*Instructions for the task*. All records, exactly as written, minus the pictures: copy them out.

*Supplied material*.
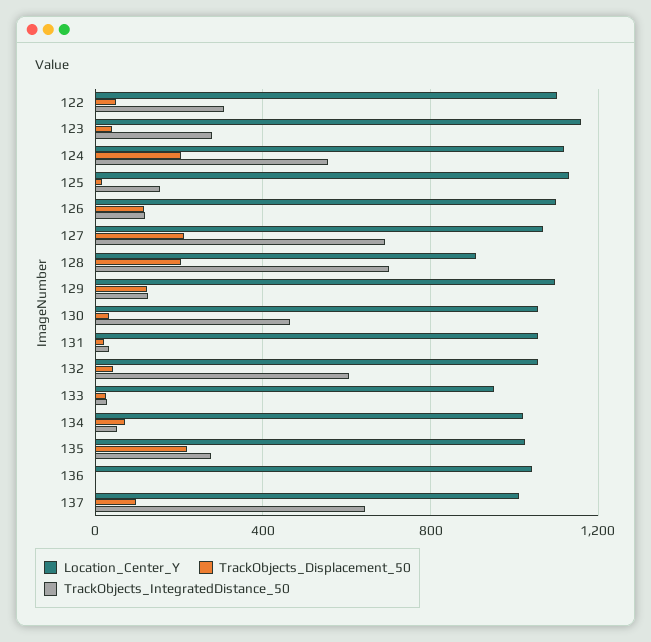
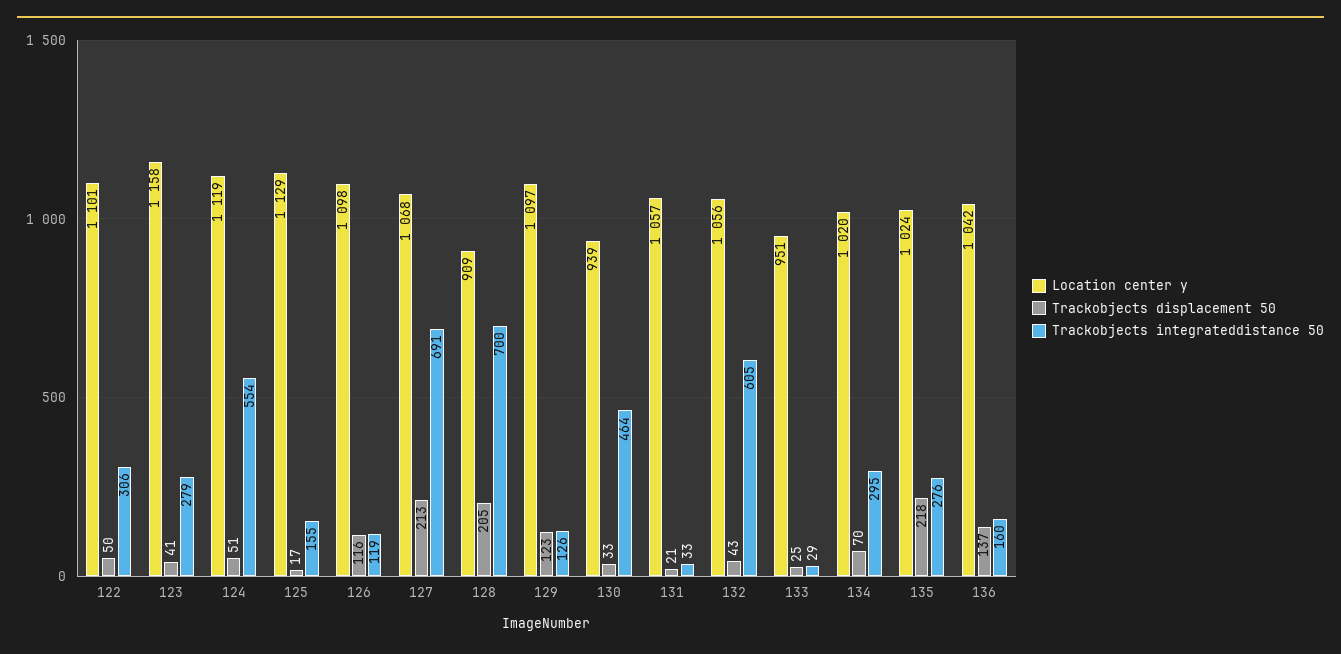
TrackObjects_Displacement_50, 124: 200 -> 51
Location_Center_Y, 130: 1050 -> 939
TrackObjects_IntegratedDistance_50, 134: 50 -> 295
TrackObjects_Displacement_50, 136: 0 -> 137
TrackObjects_IntegratedDistance_50, 136: 0 -> 160
Location_Center_Y, 137: 1000 -> none
TrackObjects_Displacement_50, 137: 100 -> none
TrackObjects_IntegratedDistance_50, 137: 650 -> none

*Task result*.
TrackObjects_Displacement_50, 124: 200 -> 51
Location_Center_Y, 130: 1050 -> 939
TrackObjects_IntegratedDistance_50, 134: 50 -> 295
TrackObjects_Displacement_50, 136: 0 -> 137
TrackObjects_IntegratedDistance_50, 136: 0 -> 160
Location_Center_Y, 137: 1000 -> none
TrackObjects_Displacement_50, 137: 100 -> none
TrackObjects_IntegratedDistance_50, 137: 650 -> none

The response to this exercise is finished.